JOB 1: From the listing, return the lines between the one holding "7885 AP Nieuw-Dordrecht" and the one holding "a inspirar a", inclusive, unchanged. Leave the picture markers out of your answer.

You could use this in a main like:

int main() {
  char line[128];

  kcopies(line, 10, '*');
  printf("%s\n", line); // prints 10 *s

  kcopies(line, 7, '!');
  printf("%s\n", line); // prints 7 !s

  return 0;
}

Really there is only a single char array in this entire program; every time kcopies is called it gets a pointer to the same spot in memory.

4.3 Creating arrays in functions

Make sure you understand how the parameter passing works when we pass an array to a function, as in the examples above. The function gets a copy of the pointer to the original array, and so is able to modify the original contents.

But what about when we want to create an entirely new array and return it from a function? The typical thing to do here is have the function return a pointer to the new array.

RECORDS PROVIDED:
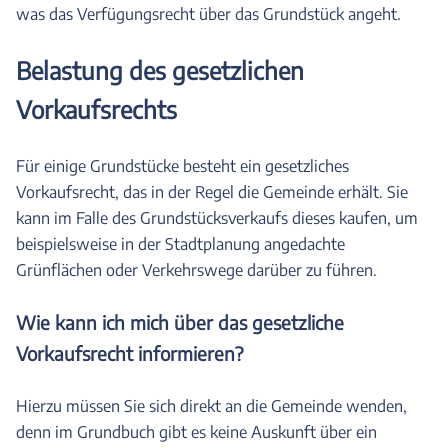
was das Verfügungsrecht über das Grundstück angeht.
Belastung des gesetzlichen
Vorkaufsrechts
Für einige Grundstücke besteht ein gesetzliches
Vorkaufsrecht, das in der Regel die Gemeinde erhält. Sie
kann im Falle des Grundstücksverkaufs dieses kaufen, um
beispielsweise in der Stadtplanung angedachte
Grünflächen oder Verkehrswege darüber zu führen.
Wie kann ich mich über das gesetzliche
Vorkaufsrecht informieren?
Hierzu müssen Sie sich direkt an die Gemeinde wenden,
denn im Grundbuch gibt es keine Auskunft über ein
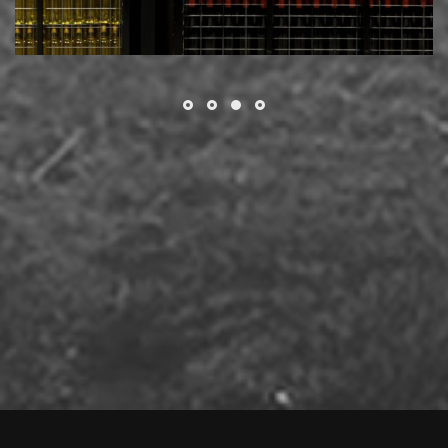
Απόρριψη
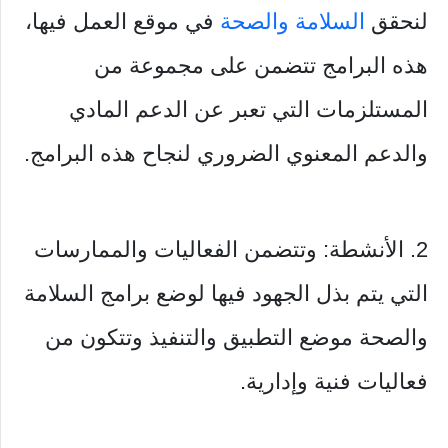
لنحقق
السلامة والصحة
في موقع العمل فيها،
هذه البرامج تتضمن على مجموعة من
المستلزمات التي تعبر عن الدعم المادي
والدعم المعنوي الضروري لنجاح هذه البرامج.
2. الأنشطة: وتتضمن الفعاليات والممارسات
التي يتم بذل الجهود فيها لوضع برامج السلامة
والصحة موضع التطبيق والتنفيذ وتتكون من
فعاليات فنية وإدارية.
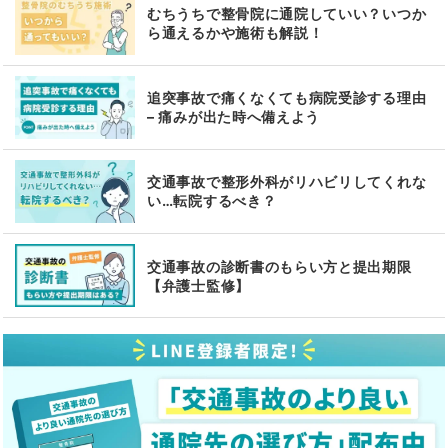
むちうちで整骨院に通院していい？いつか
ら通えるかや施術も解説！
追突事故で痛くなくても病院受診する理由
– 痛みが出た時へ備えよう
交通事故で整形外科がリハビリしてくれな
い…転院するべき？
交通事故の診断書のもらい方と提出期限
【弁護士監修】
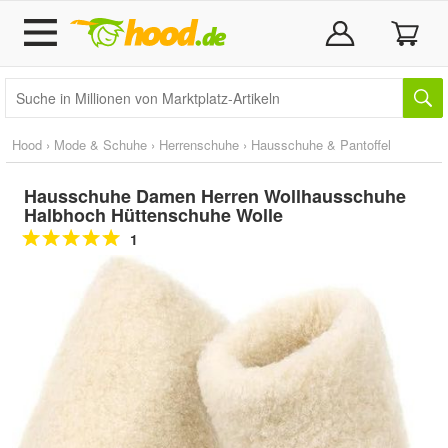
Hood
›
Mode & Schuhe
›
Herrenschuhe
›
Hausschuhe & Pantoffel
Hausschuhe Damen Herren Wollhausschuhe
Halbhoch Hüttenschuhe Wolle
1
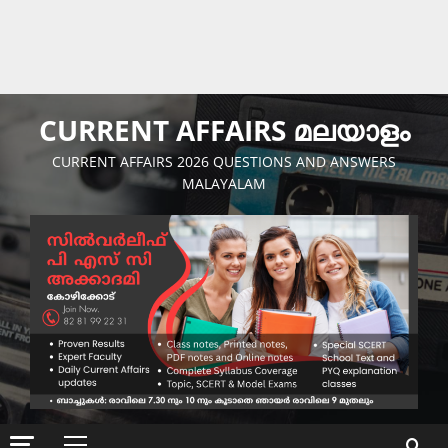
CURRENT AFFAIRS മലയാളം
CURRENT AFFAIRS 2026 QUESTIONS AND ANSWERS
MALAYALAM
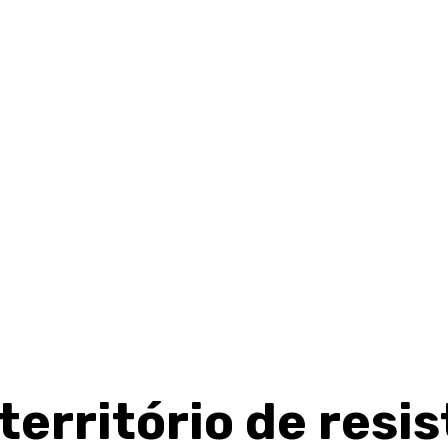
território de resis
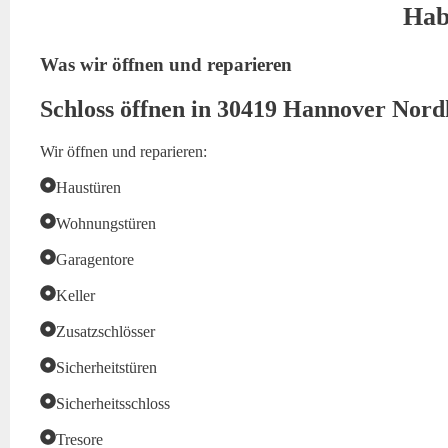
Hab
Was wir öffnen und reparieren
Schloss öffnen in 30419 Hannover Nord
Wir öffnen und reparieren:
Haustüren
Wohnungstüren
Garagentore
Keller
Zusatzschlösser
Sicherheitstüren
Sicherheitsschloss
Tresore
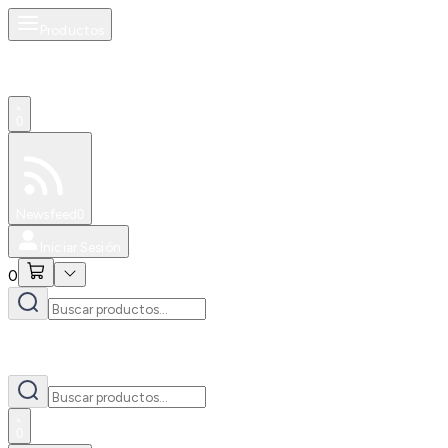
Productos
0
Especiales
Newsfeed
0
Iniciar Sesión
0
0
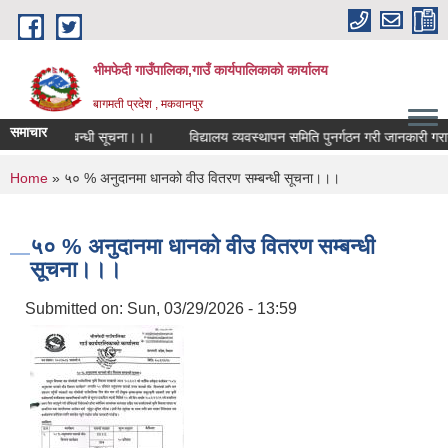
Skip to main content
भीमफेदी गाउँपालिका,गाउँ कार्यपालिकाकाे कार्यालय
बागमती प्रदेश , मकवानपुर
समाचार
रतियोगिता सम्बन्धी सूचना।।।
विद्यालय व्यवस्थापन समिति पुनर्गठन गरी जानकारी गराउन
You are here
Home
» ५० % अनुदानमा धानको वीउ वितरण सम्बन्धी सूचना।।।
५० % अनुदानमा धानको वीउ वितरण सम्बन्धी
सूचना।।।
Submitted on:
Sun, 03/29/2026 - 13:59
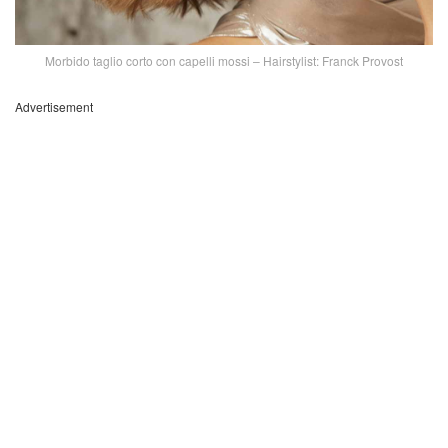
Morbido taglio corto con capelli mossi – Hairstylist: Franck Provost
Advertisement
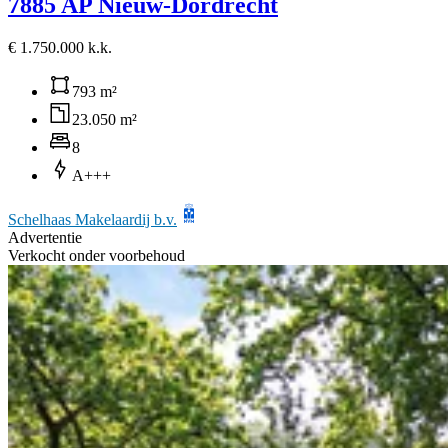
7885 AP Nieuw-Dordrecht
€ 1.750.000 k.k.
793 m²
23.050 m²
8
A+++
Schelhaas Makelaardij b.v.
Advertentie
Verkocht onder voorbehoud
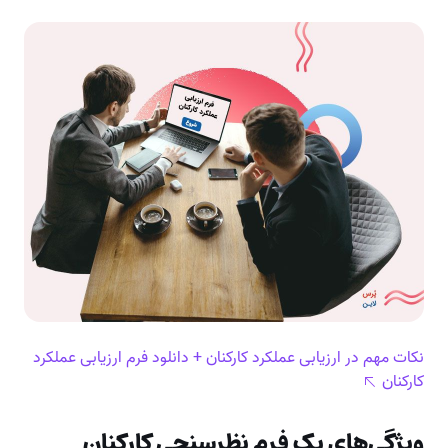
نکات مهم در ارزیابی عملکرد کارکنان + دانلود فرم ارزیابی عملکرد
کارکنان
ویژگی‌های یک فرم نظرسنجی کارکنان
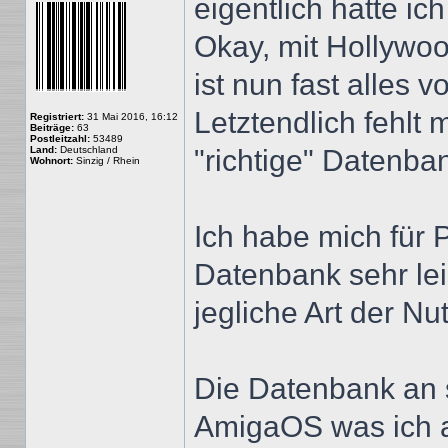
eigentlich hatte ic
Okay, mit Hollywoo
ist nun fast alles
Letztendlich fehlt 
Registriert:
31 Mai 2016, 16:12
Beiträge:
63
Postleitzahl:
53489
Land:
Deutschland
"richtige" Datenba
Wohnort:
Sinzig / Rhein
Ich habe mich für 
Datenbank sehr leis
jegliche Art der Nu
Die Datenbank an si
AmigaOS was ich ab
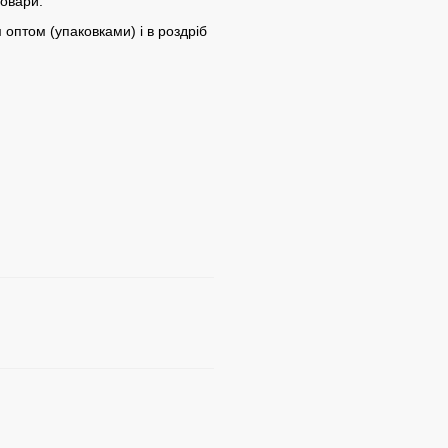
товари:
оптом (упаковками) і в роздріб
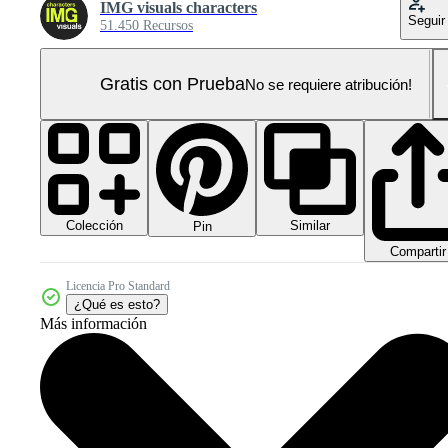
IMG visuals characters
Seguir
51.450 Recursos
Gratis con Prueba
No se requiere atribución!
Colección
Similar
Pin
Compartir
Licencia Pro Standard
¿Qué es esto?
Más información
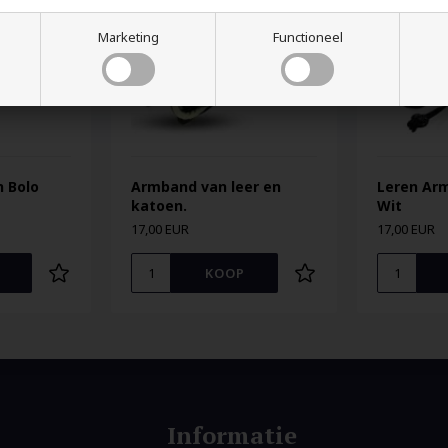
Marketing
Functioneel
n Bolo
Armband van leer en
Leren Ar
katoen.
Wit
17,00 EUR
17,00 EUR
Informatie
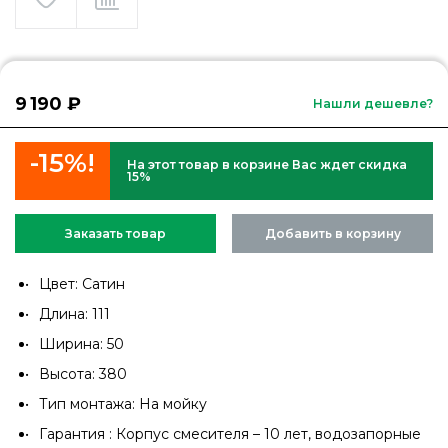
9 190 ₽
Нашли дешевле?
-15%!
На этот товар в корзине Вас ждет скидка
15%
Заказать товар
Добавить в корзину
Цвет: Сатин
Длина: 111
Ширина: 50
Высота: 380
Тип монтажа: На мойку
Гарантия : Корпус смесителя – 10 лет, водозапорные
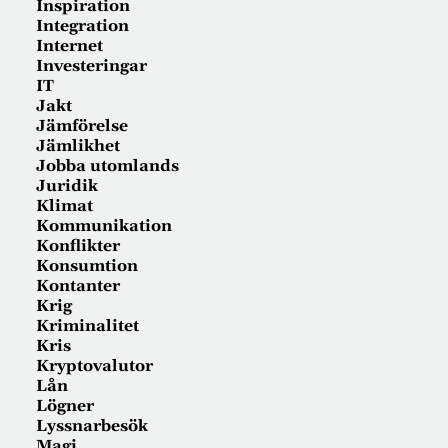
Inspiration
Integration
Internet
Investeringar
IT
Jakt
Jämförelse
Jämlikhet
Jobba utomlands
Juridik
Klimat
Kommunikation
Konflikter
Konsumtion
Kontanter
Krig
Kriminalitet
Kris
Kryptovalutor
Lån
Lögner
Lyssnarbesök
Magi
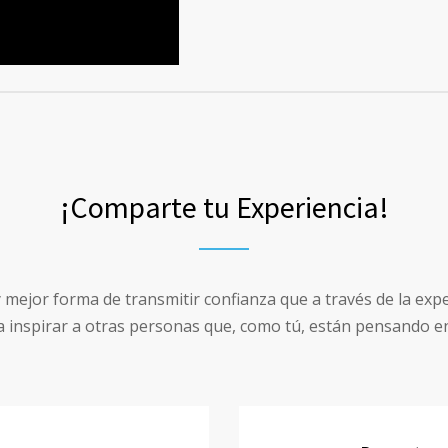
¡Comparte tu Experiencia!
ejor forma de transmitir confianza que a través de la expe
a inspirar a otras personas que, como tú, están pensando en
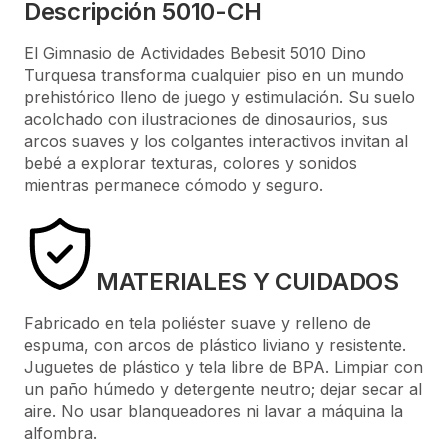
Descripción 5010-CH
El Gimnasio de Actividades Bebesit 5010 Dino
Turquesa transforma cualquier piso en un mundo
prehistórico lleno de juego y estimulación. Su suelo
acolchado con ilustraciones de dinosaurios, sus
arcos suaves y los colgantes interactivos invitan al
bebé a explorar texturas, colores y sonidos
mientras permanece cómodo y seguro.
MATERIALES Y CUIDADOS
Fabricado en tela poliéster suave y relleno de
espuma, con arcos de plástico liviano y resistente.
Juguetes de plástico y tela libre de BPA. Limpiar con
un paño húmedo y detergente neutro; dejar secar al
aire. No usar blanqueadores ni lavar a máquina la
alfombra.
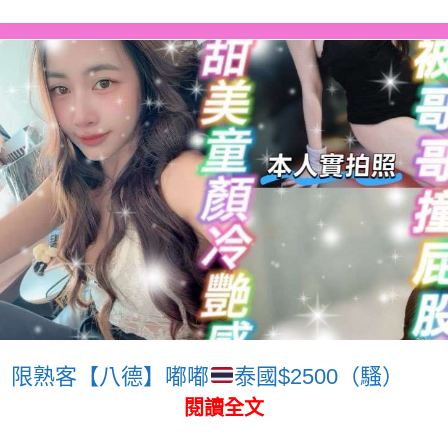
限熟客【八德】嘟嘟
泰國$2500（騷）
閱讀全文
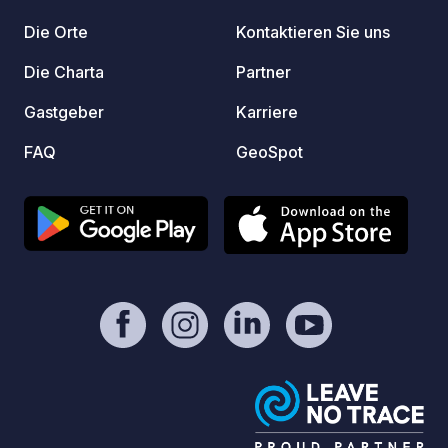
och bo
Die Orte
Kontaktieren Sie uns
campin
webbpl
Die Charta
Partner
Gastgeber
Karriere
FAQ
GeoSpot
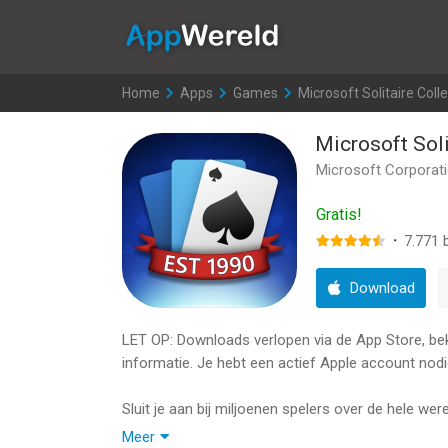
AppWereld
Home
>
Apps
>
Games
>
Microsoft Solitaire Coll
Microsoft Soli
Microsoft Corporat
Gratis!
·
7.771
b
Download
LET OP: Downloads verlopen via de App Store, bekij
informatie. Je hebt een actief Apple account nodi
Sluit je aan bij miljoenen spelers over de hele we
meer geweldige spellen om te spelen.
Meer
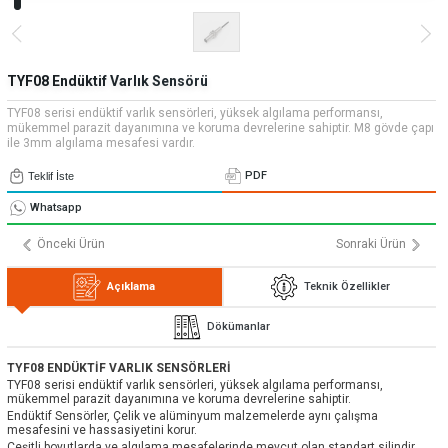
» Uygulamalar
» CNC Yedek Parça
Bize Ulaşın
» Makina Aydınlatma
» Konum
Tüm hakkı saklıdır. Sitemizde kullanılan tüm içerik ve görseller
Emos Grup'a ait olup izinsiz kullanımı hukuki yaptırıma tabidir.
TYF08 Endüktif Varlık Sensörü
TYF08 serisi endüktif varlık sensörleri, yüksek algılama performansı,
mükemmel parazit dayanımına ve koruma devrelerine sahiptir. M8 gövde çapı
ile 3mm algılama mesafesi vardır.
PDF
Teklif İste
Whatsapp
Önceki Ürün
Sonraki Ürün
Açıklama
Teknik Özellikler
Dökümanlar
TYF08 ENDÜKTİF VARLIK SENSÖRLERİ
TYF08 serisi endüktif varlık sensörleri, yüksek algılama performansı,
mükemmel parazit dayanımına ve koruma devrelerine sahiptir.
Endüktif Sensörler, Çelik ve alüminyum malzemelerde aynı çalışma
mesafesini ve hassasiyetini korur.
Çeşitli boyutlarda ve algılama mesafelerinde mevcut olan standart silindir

JOB 2: In the excerpt on C arrays, list every function call that appears in the code of main, in order.

PROBLEM SOLUTION 1:
7885 AP Nieuw-Dordrecht
€ 1.750.000 k.k.
793 m²
23.050 m²
8
A+++
Schelhaas Makelaardij b.v.
Advertentie
Verkocht onder voorbehoud
نکات مهم در ارزیابی عملکرد کارکنان + دانلود فرم ارزیابی عملکرد
کارکنان
ویژگی‌های یک فرم نظرسنجی کارکنان
eigentlich hatte ic
Okay, mit Hollywoo
ist nun fast alles
Letztendlich fehlt 
Registriert:
31 Mai 2016, 16:12
Beiträge:
63
Postleitzahl:
53489
Land:
Deutschland
"richtige" Datenba
Wohnort:
Sinzig / Rhein
Ich habe mich für 
Datenbank sehr leis
jegliche Art der Nu
Die Datenbank an si
AmigaOS was ich ab
товари:
оптом (упаковками) і в роздріб
IMG visuals characters
Seguir
51.450 Recursos
Gratis con Prueba
No se requiere atribución!
Colección
Similar
Pin
Compartir
Licencia Pro Standard
¿Qué es esto?
Más información
Marketing
Functioneel
n Bolo
Armband van leer en
Leren Ar
katoen.
Wit
17,00 EUR
17,00 EUR
Informatie
9 190 ₽
Нашли дешевле?
-15%!
На этот товар в корзине Вас ждет скидка
15%
Заказать товар
Добавить в корзину
Цвет: Сатин
Длина: 111
Ширина: 50
Высота: 380
Тип монтажа: На мойку
Гарантия : Корпус смесителя – 10 лет, водозапорные
Inspiration
Integration
Internet
Investeringar
IT
Jakt
Jämförelse
Jämlikhet
Jobba utomlands
Juridik
Klimat
Kommunikation
Konflikter
Konsumtion
Kontanter
Krig
Kriminalitet
Kris
Kryptovalutor
Lån
Lögner
Lyssnarbesök
Magi
¡Comparte tu Experiencia!
ejor forma de transmitir confianza que a través de la expe
a inspirar a otras personas que, como tú, están pensando en

PROBLEM SOLUTION 2:
kcopies(line, 10, '*')
printf("%s\n", line)
kcopies(line, 7, '!')
printf("%s\n", line)